On incorporating philosophical and mythological elements into their music, Grutle expressed his thoughts on the challenges and rewards tackling these concepts brings.
“It’s natural and of course interesting. Norse mythology and the interaction between man and the Gods, and the giants and order, unconscious versus the conscious, dreams versus reality. They’re all intertwined. It’s both easy and complex at the same time. It was really interesting. And the horse [referring to the bands song, “Sacred Horse”], Oden’s horse, is the offspring of Loki’s half brother. The horse comes from the world of order and chaos. It’s a bridge between two worlds, or between order and chaos. The state of dreams and the state of being awake.”
Acknowledging the bands shift from extreme black metal to experimenting with more progressive styles, Grutle was asked if the band ever experienced any backlash from purists.
“To be an Enslaved fan, to follow Enslaved, you have to expect something like that. Keep in mind, we have never done this for any other reason than trying to develop ourselves. Trying to make our own favourite music at the time being. I think that’s the only logical approach to make music. You have to do this for yourself. Otherwise you’re just copying yourself in order to please a certain audience, and that become really artificial as opposed to making real music. It’s gotta be, to use the cliche, it’s gotta be heartfelt. Otherwise it’s just assembly music There’s enough bands that do that, and I never really understood why they did that. I mean why try to be AC/DC? We already have AC/DC!”

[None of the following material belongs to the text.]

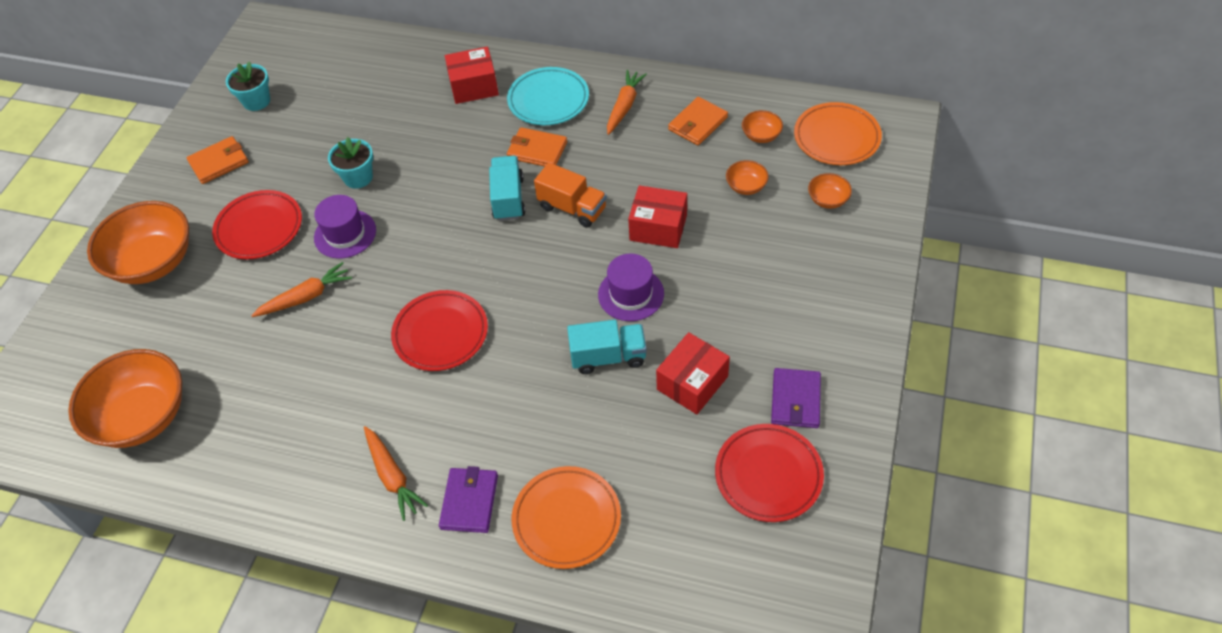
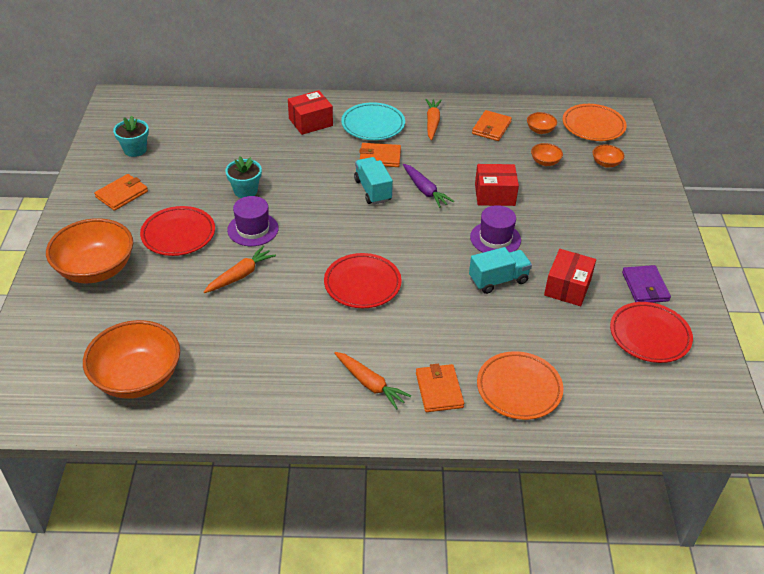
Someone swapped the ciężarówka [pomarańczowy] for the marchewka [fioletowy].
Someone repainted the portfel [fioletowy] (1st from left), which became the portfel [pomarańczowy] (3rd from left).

Speaking about the bands member changes over the last year, Grutle shared,
“It’s good to bring in some fresh blood and new ways of thinking. We just got a new drummer, and I like those changes. We’ve got two really, really different musicians. They’re very skilled at another level. Not to say anything bad about those who they replaced, but they are different people. They fit perfectly into the band in 2018. It’s just what we’re looking for.” Grutle concluded, “The thing is you don’t know. You just have to deal with things like that or you can just stop, of course, but that was never an option. You just have to find the best solutions available and I think we did.”